(Collected data)
********
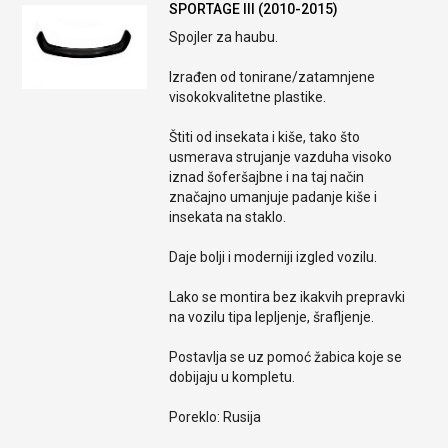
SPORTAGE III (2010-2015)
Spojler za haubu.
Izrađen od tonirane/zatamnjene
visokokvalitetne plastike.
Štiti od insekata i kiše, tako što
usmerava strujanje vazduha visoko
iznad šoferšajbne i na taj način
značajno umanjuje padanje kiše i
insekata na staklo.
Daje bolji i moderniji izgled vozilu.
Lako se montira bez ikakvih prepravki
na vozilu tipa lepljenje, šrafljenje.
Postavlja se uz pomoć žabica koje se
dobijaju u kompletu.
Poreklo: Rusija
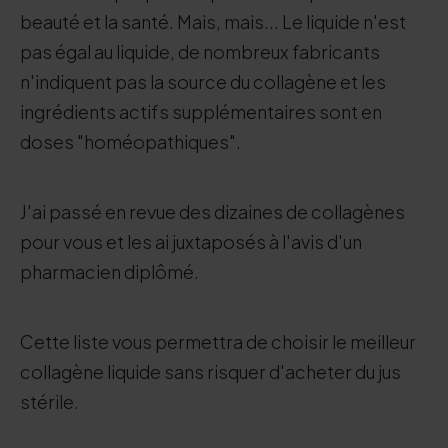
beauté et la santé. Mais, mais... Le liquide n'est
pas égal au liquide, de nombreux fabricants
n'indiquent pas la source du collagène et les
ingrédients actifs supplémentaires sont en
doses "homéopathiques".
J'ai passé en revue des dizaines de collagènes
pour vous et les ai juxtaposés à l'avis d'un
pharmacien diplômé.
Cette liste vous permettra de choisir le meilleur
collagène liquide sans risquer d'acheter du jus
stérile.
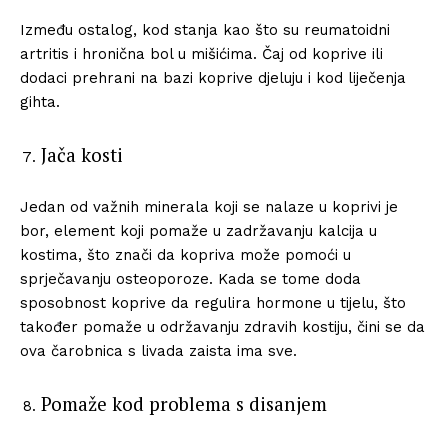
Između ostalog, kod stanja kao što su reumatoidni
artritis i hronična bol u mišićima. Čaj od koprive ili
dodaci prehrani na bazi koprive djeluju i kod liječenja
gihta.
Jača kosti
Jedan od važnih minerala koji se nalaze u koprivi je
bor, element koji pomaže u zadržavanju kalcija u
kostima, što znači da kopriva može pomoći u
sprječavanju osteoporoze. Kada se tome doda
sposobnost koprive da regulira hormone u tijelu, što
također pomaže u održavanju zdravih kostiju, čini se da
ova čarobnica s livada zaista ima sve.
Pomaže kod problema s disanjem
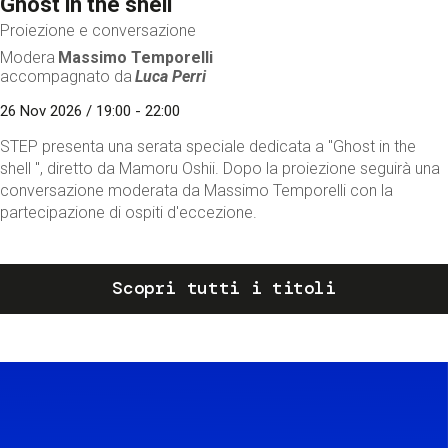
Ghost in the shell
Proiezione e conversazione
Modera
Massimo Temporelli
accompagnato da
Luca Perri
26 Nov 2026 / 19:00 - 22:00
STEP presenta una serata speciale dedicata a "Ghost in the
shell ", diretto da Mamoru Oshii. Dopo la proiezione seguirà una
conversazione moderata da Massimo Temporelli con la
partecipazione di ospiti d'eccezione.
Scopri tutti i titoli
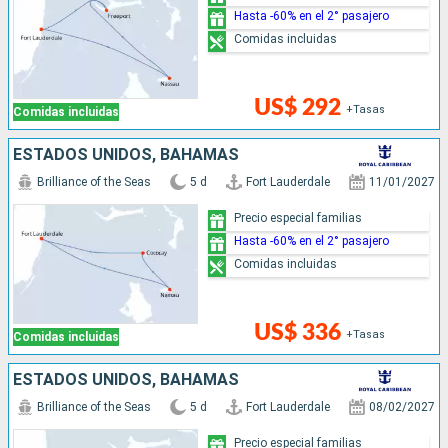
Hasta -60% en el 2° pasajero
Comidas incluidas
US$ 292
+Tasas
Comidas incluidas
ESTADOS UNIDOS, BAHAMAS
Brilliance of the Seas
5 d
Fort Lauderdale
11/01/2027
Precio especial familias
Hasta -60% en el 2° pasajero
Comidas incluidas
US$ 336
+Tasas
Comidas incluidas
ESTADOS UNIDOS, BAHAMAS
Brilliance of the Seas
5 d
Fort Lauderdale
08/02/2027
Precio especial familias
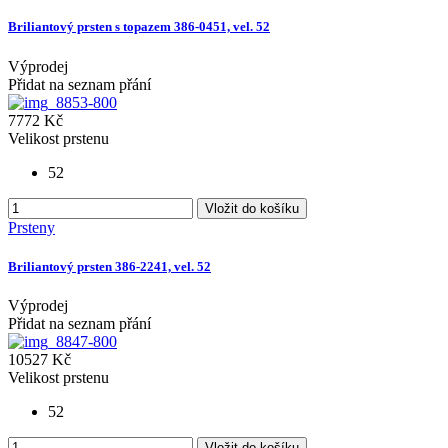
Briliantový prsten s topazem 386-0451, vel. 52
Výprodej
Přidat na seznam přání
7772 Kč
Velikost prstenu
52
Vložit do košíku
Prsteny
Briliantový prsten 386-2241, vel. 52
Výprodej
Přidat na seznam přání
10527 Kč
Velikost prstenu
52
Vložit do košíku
********
* [WHAT IS EXPECTED]: Could you please write out the entries exactly as they are, with every picture left out?

* [SOLUTION TO THE EXERCISE]:
SPORTAGE III (2010-2015)
Spojler za haubu.
Izrađen od tonirane/zatamnjene
visokokvalitetne plastike.
Štiti od insekata i kiše, tako što
usmerava strujanje vazduha visoko
iznad šoferšajbne i na taj način
značajno umanjuje padanje kiše i
insekata na staklo.
Daje bolji i moderniji izgled vozilu.
Lako se montira bez ikakvih prepravki
na vozilu tipa lepljenje, šrafljenje.
Postavlja se uz pomoć žabica koje se
dobijaju u kompletu.
Poreklo: Rusija
beauté et la santé. Mais, mais... Le liquide n'est
pas égal au liquide, de nombreux fabricants
n'indiquent pas la source du collagène et les
ingrédients actifs supplémentaires sont en
doses "homéopathiques".
J'ai passé en revue des dizaines de collagènes
pour vous et les ai juxtaposés à l'avis d'un
pharmacien diplômé.
Cette liste vous permettra de choisir le meilleur
collagène liquide sans risquer d'acheter du jus
stérile.
Između ostalog, kod stanja kao što su reumatoidni
artritis i hronična bol u mišićima. Čaj od koprive ili
dodaci prehrani na bazi koprive djeluju i kod liječenja
gihta.
Jača kosti
Jedan od važnih minerala koji se nalaze u koprivi je
bor, element koji pomaže u zadržavanju kalcija u
kostima, što znači da kopriva može pomoći u
sprječavanju osteoporoze. Kada se tome doda
sposobnost koprive da regulira hormone u tijelu, što
također pomaže u održavanju zdravih kostiju, čini se da
ova čarobnica s livada zaista ima sve.
Pomaže kod problema s disanjem
Ghost in the shell
Proiezione e conversazione
Modera
Massimo Temporelli
accompagnato da
Luca Perri
26 Nov 2026 / 19:00 - 22:00
STEP presenta una serata speciale dedicata a "Ghost in the
shell ", diretto da Mamoru Oshii. Dopo la proiezione seguirà una
conversazione moderata da Massimo Temporelli con la
partecipazione di ospiti d'eccezione.
Scopri tutti i titoli
Hasta -60% en el 2° pasajero
Comidas incluidas
US$ 292
+Tasas
Comidas incluidas
ESTADOS UNIDOS, BAHAMAS
Brilliance of the Seas
5 d
Fort Lauderdale
11/01/2027
Precio especial familias
Hasta -60% en el 2° pasajero
Comidas incluidas
US$ 336
+Tasas
Comidas incluidas
ESTADOS UNIDOS, BAHAMAS
Brilliance of the Seas
5 d
Fort Lauderdale
08/02/2027
Precio especial familias
Briliantový prsten s topazem 386-0451, vel. 52
Výprodej
Přidat na seznam přání
7772 Kč
Velikost prstenu
52
Vložit do košíku
Prsteny
Briliantový prsten 386-2241, vel. 52
Výprodej
Přidat na seznam přání
10527 Kč
Velikost prstenu
52
Vložit do košíku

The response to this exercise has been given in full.